Monday, December 2, 2013

College Budget Stroganoff

Who'd of thunk a college kid would like mushrooms and leek in a dish?  Well, lucky us, our son does.  This recipe is originally from Germany where I grew up--sort of a poor man's version of beef stroganoff.  The first time I made it at home, the leftovers were gone by breakfast thanks to Jon.


This isn't your typical college kid's fare, but Jon has requested that I post this recipe so that when (and if) he ever begins cooking, he will have it waiting online!  After making the Pasta Bolognese, an Italian meat sauce, try this one which is a little more savory, earthy, and rustic in character.  

The key ingredient is using Knorr's Maggi Seasoning, easily found in the spice aisle or international section.  If you don't have it, don't skip trying the recipe--just get a bottle the next time you are at the store.  

Note:
I have reduced the fat by replacing 2 cups of heavy cream with milk / half-and-half, and by using ground sirloin.

Equipment:
Large 5-qt saucepan, for boiling egg noodles
Large 12" non-stick skillet
Wooden spoons
Tongs


Ingredients:
1 lb ground sirloin
1 lb mushrooms, cleaned and sliced
1 large leek, cleaned, quartered and drained (chopped leeks should sit in cold water for awhile)
2 Tbls olive oil
1 Tbls butter
2 beef bouillons (from Knorr)
2 cups milk (Whole Milk or 2%)
1 cup half & half 
Salt & pepper

3-4 dashes of Knorr's Maggi Seasoning
1/3 cup grated Parmesan 

Instructions:
1. Wash your hands.
2. Prepare all your veggies before heating things up.




3. Heat the olive oil and butter in the large non-stick skillet under MEDIUM-HIGH heat.
4. Add your mushrooms and turn heat to MEDIUM.  Cook until beginning to brown.


5. Add your leeks.  Cook until softened and slightly translucent.


6. Remove from skillet and set aside.
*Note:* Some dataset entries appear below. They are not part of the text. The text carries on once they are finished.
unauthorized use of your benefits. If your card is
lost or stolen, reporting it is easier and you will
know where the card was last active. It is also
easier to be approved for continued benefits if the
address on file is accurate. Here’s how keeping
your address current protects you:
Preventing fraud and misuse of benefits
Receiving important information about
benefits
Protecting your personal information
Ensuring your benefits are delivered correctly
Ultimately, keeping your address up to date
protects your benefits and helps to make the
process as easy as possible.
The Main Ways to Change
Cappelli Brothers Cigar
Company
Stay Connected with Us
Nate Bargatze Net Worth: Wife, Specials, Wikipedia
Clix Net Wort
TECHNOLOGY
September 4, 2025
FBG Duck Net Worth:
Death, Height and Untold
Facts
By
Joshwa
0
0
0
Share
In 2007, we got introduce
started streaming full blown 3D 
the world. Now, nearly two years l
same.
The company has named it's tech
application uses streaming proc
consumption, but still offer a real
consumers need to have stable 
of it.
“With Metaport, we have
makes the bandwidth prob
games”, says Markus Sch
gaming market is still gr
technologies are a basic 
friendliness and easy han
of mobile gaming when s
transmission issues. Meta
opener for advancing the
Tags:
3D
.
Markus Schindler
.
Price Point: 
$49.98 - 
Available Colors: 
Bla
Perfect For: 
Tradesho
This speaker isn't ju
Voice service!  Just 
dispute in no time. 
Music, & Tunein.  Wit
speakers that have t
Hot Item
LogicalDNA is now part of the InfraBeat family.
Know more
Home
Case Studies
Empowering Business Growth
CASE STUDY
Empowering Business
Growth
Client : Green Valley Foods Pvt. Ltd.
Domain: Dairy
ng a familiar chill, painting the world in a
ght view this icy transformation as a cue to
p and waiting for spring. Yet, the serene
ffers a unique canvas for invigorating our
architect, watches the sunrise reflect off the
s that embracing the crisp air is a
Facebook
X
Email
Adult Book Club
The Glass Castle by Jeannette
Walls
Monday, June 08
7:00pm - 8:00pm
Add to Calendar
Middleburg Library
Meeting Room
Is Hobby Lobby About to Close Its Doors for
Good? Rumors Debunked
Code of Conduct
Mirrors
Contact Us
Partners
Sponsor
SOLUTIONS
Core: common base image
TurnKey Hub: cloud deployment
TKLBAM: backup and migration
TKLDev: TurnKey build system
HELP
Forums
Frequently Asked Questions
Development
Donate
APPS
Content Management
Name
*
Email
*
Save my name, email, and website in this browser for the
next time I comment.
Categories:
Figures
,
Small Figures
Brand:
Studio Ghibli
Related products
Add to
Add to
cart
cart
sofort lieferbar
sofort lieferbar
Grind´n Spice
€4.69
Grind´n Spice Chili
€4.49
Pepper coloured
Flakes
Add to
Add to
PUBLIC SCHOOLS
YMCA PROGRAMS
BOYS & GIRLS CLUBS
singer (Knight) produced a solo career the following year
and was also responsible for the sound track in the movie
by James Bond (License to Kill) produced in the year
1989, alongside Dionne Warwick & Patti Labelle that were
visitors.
Or, add the meat into the vegetables, and cook stirring frequently.


7. Once the meat is browned, sprinkle the DRY bouillon cubes over meat mixture.


8. Add 1 cup milk and 1 cup half & half.  Stir frequently and then let SIMMER on LOW heat.




9. Sauce should begin to thicken over 8-10 minutes.  Season to taste. If thickens too much, add milk.
10. Add 3-4 dashes of Maggi Seasoning and 1/3 cup of parmesan.


11. While the sauce is thickening, boil your pasta, preferably egg noodles.


12. If you don't have egg noodles, any other pasta will do!